Dangerous Mystagogue
I don't mean sociopathy as a natural mental condition, my bad. More that the behavior there is psychotic, and is a question of morality, (amidst the effects of a lot of factors)... in that it is simply inhumanly cruel and impossible to condone. To the point that the social factors that are causing this need to maybe be addressed (false consciousness, sleazy marketing, bad cultural ethics).

Maybe so, but I'm not sure it matters if we condone it or not. And I also think that it says something important about the internets generally, and the way in which they have a tendency to produce tribalizing echo-chambers.

There is an irony to the internets, no? I mean, the way in which it should in theory allow people to communicate with many others of contrasting opinions and views and so on, but that in practice - with a handful of noble exceptions - it more generally just allows people to fortify their own crackpot insanities.
 

Chris

fractured oscillations
Much more subtle and interesting would be an co-ordinated spreading of memes that worked to undermine more invisibly the protocols that the CoS was founded on, with no spectacle whatsoever. And this is what I think may be already happening, or on the verge of starting to happen. What is new culture killing-off? It isn't just the old media, or morality, or anything that big. Its something more subtle.
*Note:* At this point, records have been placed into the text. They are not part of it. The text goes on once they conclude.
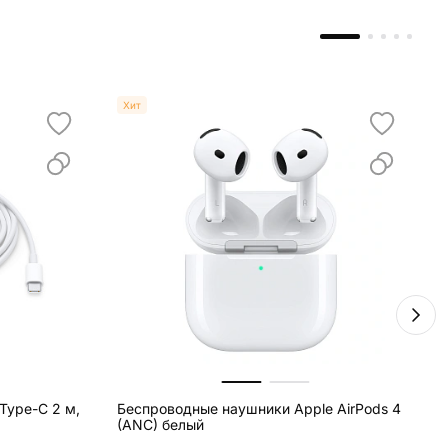
Хит
Беспроводные наушники Apple AirPods 4
В
(ANC) белый
з
5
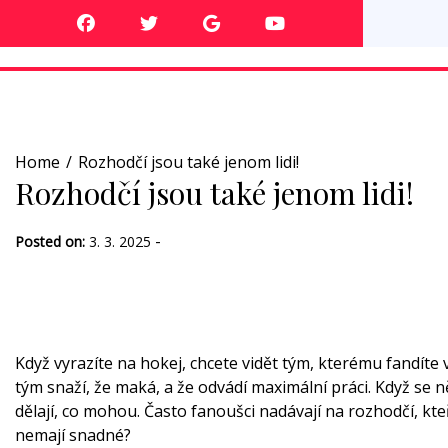
Skip
to
content
Home
Rozhodčí jsou také jenom lidi!
Rozhodčí jsou také jenom lidi!
-
Posted on:
3. 3. 2025
Když vyrazíte na hokej, chcete vidět tým, kterému fandíte 
tým snaží, že maká, a že odvádí maximální práci. Když se ně
dělají, co mohou. Často fanoušci nadávají na rozhodčí, kte
nemají snadné?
Nice! I came upon this book recently... "Media Virus" by Douglas Rushkoff... who describes the way that memes can spread through a combination of novelty/usefulness/charisma.... it's very interesting, and while he seems more to be describing the way marketers and cultural engineers are programming us... I like the idea of a positive, creative, ethical and active engagement with the process. Religious and political forces have for a large part already been engaging in memetic warfare, and now I think the internet is starting to make people more and more aware of the memetic dimension of their selves. Maybe they can become more conscious of the ideas, trends, values, cultures, aesthetics, and novelties that possess them, and can learn to assess and take a little more wise and active role as conscious conduit of more positive processes.
 

josef k.

Dangerous Mystagogue
I read Media Virus a long time ago. I really liked it - it was quite an eye-opener at the time.

But the one thing I want to point out is that I think it misunderstands things to polarize them into terms of "marketers and cultural engineers" on the one hand and "us" on the other - because we are programming as well, if - granted - not with the same level of power.